CAST could offer advanced methods and tools ideal for documenting Rohwer with the greatest
detail. Caitlin Stevens - We were approached by the
professor and we just thought that there were some high density survey instruments that
we could use. The things that we thought of to begin with were GPS to help identify and
locate things on the site and then also laser scanning to give a greater amount of detail
than they might be able to collect on site during the short time they had.
Robyn Dennis - There's just this whole series of technologies that allow us to better document
and better understand some of the features of the site.
In January 2012, researchers and students hauled a half million dollars' worth of equipment
to Rohwer then spent four months back in the lab completing the site's documentation but
they could only speculate on what might be Rohwer's future.
Kimball Erdman - Let's rank these in terms of priority. In terms of who you think is
the most important ???? Student - Survivors, people who actually spend
time or their families ???? Kimball Erdman - We differed as a class as
to what the right treatment would be and the two sides that we took as a class were rehabilitation,
which is basically repurposing the site for present use. And the other side that was expressed
was restoration. Patrick Lower - It's not restoring to a certain
period, it's changing the site to meet a specific set of guidelines, what you want the site
to do, not what it did or what it was for. If you were going to rehabilitate it you'd
make it more to your needs but still keep all the character and defining features of
the site. Kimball Erdman - In my own professional opinion
I lean towards the restoration because it would help best capture the character of the
original designers of the memorial and yet it would still be an appropriate design for
people to come and visit. Robyn Dennis - One of the things that I would
really like to see this develop into is a 3D visualization of how the camp would have
appeared at the time. How much more real it would become to you if you could walk through
the site and click virtually and click on a building and understand what it was and
how the people lived there. Caitlin Stevens - I'd like to see just the
growing awareness of what Rohwer was and what it continues to be.

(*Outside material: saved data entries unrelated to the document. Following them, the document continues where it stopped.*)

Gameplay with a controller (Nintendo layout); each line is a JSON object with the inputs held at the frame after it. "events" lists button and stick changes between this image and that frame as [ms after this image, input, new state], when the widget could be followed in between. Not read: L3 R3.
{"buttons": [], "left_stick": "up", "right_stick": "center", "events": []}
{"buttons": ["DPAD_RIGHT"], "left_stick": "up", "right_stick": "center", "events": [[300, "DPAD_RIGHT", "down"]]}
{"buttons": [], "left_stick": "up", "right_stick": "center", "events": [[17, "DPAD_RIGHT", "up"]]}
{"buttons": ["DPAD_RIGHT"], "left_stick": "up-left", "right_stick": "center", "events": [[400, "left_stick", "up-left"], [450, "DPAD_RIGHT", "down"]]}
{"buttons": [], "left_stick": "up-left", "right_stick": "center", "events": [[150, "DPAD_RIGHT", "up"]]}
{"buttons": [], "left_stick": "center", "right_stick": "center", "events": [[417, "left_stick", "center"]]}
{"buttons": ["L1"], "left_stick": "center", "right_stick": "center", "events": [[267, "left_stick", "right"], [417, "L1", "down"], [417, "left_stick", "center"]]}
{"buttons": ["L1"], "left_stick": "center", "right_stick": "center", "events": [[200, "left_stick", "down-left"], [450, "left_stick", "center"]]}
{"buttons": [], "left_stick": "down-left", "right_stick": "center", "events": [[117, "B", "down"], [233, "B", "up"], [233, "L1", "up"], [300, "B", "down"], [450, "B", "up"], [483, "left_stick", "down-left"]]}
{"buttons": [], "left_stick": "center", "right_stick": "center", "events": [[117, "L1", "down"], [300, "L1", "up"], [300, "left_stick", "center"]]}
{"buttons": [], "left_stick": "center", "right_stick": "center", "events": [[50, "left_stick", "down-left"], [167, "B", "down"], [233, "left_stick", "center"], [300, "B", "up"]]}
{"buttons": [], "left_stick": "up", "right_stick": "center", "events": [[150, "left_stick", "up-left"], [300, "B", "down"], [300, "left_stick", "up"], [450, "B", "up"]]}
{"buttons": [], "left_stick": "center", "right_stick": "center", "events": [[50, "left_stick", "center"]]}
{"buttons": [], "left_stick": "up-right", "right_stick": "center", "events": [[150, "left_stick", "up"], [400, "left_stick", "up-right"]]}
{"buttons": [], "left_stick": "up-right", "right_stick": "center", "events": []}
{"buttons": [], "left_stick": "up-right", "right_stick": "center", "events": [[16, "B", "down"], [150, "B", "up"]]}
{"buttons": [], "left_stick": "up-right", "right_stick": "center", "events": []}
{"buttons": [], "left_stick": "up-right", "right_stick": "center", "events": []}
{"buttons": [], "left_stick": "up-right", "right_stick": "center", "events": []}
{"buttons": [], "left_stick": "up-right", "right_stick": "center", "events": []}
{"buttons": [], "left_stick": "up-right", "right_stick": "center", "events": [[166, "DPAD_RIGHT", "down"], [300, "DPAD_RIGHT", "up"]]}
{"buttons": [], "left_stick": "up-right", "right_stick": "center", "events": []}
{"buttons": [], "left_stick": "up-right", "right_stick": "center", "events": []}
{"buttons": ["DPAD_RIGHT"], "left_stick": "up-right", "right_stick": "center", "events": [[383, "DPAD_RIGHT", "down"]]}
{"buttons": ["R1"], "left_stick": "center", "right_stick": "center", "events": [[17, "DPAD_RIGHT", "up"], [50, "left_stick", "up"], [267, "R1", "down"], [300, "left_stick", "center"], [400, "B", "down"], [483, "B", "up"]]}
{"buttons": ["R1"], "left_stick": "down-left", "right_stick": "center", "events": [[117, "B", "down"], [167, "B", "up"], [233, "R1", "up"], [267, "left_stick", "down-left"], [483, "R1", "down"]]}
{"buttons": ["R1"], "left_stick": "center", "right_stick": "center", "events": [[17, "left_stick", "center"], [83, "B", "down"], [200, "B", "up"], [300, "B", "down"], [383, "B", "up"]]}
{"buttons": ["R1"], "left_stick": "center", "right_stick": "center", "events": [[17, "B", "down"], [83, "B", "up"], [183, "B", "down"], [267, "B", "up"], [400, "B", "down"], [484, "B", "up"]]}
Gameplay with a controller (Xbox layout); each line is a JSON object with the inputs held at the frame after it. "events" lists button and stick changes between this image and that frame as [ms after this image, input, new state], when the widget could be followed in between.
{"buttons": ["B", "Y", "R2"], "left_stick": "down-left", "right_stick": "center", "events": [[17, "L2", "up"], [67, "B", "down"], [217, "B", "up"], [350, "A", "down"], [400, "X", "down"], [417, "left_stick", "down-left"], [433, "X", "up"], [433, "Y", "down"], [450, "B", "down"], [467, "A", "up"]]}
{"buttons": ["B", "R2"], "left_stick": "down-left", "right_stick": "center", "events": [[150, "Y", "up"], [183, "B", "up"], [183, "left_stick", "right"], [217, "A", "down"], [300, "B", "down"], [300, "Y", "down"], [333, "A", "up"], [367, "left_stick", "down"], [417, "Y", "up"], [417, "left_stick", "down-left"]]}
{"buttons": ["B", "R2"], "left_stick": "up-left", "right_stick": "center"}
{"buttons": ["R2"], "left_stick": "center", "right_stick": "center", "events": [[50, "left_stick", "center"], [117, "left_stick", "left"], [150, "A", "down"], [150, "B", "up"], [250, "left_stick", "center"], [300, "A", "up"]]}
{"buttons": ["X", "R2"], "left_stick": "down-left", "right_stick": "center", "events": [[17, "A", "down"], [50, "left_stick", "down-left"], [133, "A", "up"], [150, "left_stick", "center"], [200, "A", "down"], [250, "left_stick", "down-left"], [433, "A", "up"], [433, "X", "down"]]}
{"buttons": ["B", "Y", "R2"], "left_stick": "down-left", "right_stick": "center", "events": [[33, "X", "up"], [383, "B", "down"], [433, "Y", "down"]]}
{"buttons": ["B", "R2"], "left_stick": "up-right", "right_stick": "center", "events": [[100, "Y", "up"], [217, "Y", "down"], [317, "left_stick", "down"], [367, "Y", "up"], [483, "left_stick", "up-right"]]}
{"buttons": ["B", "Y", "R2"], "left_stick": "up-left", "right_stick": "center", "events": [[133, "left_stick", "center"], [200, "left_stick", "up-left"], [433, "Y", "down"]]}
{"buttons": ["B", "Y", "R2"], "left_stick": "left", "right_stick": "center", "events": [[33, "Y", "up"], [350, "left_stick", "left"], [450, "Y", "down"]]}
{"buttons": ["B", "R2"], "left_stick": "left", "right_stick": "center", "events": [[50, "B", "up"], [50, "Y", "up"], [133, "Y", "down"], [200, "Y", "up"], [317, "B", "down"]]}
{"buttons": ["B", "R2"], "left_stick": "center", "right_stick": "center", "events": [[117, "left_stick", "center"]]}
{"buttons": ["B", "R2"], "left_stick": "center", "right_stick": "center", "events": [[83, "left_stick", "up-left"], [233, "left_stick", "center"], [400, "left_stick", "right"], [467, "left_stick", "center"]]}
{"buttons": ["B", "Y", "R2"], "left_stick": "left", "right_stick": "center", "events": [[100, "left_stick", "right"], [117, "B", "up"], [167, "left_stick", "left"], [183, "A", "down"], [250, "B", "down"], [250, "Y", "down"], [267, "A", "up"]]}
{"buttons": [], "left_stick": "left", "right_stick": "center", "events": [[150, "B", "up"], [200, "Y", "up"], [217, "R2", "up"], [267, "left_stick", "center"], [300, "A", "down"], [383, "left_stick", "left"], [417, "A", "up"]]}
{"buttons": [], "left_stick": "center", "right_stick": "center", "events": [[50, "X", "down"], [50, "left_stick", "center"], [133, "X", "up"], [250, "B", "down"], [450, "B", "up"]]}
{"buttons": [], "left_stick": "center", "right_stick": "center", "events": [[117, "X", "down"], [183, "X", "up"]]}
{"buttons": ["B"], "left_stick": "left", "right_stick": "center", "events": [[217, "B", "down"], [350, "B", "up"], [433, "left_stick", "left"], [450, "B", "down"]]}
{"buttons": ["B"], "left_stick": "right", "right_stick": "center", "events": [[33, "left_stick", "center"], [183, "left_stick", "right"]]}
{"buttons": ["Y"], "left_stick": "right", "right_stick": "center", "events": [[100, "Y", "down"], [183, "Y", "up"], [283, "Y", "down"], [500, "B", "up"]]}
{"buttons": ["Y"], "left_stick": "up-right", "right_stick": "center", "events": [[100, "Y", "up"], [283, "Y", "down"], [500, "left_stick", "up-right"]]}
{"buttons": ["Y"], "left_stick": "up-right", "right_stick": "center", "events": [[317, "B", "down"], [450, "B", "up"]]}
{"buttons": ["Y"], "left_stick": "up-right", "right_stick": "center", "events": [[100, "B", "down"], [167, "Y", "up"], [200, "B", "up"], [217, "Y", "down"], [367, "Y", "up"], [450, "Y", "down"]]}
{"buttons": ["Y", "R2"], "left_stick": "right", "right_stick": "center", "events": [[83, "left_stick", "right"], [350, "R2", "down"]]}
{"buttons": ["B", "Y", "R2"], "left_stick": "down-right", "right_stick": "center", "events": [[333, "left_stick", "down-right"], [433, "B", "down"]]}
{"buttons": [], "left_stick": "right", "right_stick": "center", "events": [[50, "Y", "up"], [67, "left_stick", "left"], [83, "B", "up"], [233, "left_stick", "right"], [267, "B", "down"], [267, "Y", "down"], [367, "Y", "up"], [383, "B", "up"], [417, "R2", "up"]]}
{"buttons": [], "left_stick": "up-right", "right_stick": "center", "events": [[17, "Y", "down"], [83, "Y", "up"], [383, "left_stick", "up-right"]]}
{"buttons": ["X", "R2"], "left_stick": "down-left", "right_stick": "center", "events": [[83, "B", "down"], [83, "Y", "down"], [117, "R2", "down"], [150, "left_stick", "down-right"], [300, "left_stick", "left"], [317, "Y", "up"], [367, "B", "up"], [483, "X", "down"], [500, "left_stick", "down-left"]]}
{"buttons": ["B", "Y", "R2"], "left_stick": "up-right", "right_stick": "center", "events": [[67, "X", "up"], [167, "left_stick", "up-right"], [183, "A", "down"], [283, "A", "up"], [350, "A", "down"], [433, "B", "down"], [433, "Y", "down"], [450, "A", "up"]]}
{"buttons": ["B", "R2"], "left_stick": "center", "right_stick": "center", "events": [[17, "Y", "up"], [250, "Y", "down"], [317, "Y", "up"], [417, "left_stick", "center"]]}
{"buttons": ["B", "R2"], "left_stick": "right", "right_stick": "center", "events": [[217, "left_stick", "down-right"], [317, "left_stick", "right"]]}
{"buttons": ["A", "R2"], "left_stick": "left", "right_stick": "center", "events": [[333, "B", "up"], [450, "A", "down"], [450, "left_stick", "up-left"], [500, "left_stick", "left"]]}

An effort that the University of Arkansas hopes to carry on now that few internees survive.
Kimball Erdman - Many of those early efforts were led by internees and now that that voice
is leaving the work is moving forward unfortunately without them but I think they'd be pleased
at least with the way in which it's beginning to receive more and more attention and finally
some funding in order to make sure that this place is preserved.